Приятели молча бредут по шоссе. Вот и первые дома Нюрнберга. По площади, перед длинным фасадом казармы, по кругу конечной станции пронзительно скрипит трамвай с табличкой «Мерцфельд». Предместье почти безлюдно в эти утренние часы. То здесь, то там парами бродят американские солдаты в брюках, забранных в гамаши. По проезжей части дороги, на виду у американцев, не обходя луж, с удивительным проворством вприпрыжку ковыляет на деревянном протезе крохотная фигурка в форме немецкого солдата. Когда чехи его обогнали, они были поражены: у «солдата» было веснушчатое лицо двенадцатилетнего мальчика. Его гимнастерка, явно с чужого плеча, болталась на узенькой плоской груди. Выцветшая воинская пилотка была надвинута до тонких просвечивающих ушей, на месте споротой кокарды гитлеровской «лучшей в мире» армии на пилотке осталось темное пятно.

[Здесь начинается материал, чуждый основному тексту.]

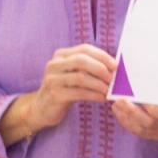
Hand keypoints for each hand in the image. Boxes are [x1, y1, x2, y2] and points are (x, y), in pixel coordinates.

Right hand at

Вскоре появились и первые руины домов, терриконы кирпичной крошки, заросшие бурьяном и лебедой, жилища без потолков и оконных рам. Некоторые окна заколочены досками или «застеклены» картоном. Первые очереди перед молочными и мясными лавками, судачащие женщины с хозяйственными сумками. Уличное движение становится все оживленнее. Американские автомашины мягко и плавно катят по асфальту, на котором выделяются темные овальные заплаты на местах бывших воронок. Вот густая сетка лесов — это строится высокое здание торгового дома, рождается новая жизнь.
Вацлав с приятелями подымается по затоптанной лестнице биржи труда. Они вошли в темные двери вопреки надписи «Keine Arbeitszuteilung»[41].
— Работу? — поднял голову человек в черных сатиновых нарукавниках. — Дружище, вы что, с луны свалились? Здесь уже побывало человек тысяча. Они вроде вас не умели читать надписи на дверях.
Из соседней комнаты вышел лысый толстяк. Шестым чувством он сразу угадал, что перед ним чехи.
— Tschechen, so[42]. Так-так. Припожаловали, значит, сюда; кормите, дескать, нас, господа. Так, что ли? А помните, Herrschaften, Winterhilfe[43] во время войны? — Немец поднял на лоб очки в тонкой золотой оправе. — Много нам тогда чехи помогли? А теперь мы у себя должны проводить новую «винтерхилфе» — на этот раз для чешских эмигрантов!
— А все-таки где мы могли бы найти работу? — спросил Вацлав, комкая шляпу в руке.
— Я вам на это охотно отвечу: нигде. Сидели бы у себя дома, сюда вас никто не звал. Здесь не хватает работы для своих, не то что для пришельцев! — Толстяк положил бумагу на стол подчиненного, дав этим понять, что разговор окончен.
Три товарища снова бредут по площади. Ветер треплет дождевик Вацлава. На свежем воздухе быстрее появляется аппетит и здоровый желудок требует пищи.
Они бредут, а перед их глазами развертывается печальная картина опустошения и гибели: развалины и развалины, высокие фронтоны зданий с черными языками копоти над мертвыми окнами. Заборы на месте жилых домов. Даже памятников старины не пощадили смерть и безумное разрушение.